Even Washington Gov. Jay Inslee, who made the fight against climate change the primary focus of his run for Democratic nomination for president acknowledges both sides of the long debate. “Actions have and continue to include habitat protection and restoration, water conservation, changes in dam operations, reductions in harvest, reducing impacts of predation, and changing hatchery practices,” he said in a statement to CNN. “We recognize that salmon have gained from these investments, but there is more to do to rebuild fish runs to healthy levels. We also recognize the significant role of the Columbia River dams in providing reliable and affordable clean energy to the region.”

Inslee will wait for a federal environmental review on the costs and benefits of breaching the lower Snake River dams before taking a position.

VandenHeuvel says it’s time for environmentalists and officials to look beyond carbon.

“There are, there’s a lot of things we’ve tried over the years, to help bring back salmon runs, and it’s not working. And one of the big problems is the water is too hot. Water is too hot. So spilling more water or doing different things like that doesn’t cool down the temperature of the Columbia river,” he says.

“It’s hard to call hydropower a clean energy any more, when it’s driving salmon to extinction.”

But while there’s agreement that water that’s too warm is bad for salmon, there are differences on where the heat is a problem.

Jason Sweet, a fish biologist with the Bonneville Power Administration, a federal agency that captures and markets hydropower in the Pacific Northwest, says the problems are not in the rivers that have been dammed.

“We’re still seeing ocean conditions driving salmon numbers lower than we’d like right now.”

Those ocean conditions include marine heatwaves or an unusually warm patch of water moving through the Pacific that was dubbed “The Blob” by Nick Bond, a research scientist and climatologist at the University of Washington and affiliated with the National Oceanic and Atmospheric Administration.

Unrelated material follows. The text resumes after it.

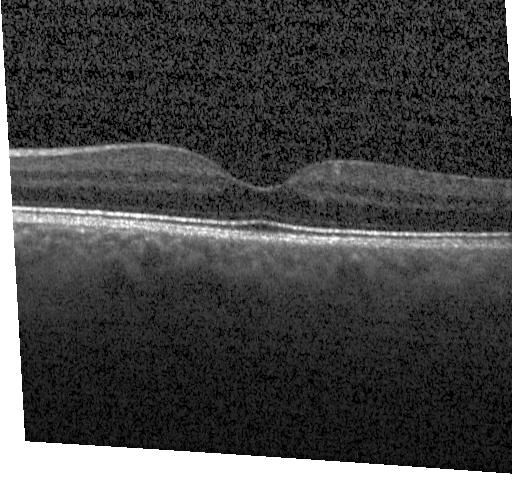

Impression: neither choroidal neovascularization, diabetic macular edema, nor drusen.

Bond’s colleague, Rich Zabel, the fish ecology division director at the Northwest Fisheries Science Center, agrees that the heat in the oceans where the salmon get strong and fat enough to breed — and feed orcas — is a factor.

“I think we really have a chinook salmon issue more than specifically a dam issue,” he says.

“Up and down the coast, chinook salmon have been doing poorly, and they’re the main food source for orcas and so orcas aren’t doing well, either.” But other types of salmon, such as sockeye, are not doing as poorly, he notes.

Warm ocean water can affect the food sources for the salmon and deficits there will have impacts up the food chain.

“We’re still recovering from the 2015 blob, and now there’s potentially another marine heat wave,” Zabel says. “If they come every three years, by the time a population recovers, they’re being stressed again. So I think populations can rebound … but we need some good ocean conditions and sustained good ocean conditions to get populations recovered to a level where we can do things like harvest.”

Wilbur Slockish Jr., hereditary chief of the Klickitat Tribe, looks out across the land that was once so full of wildlife that it spawned names like Orcas Island and Salmon River. His grandfather was the last head of a tribe to sign a treaty ceding their lands to the federal government in 1855. That agreement said the exclusive right to fish in the area would stay with the Native Americans.

But Slockish says that if he wants his grandchildren and future generations to fish as their ancestors did, it may well take much more than just breaching the dams and letting the water flow free again.

“Everything in this world is connected, from the water, to the animals, to the plants, to the fish, to the people because they take care of each other,” he says. “And when you disrupt one, you break that chain.”

Correction: This story has been updated with the correct statement from Gov. Jay Inslee’s office.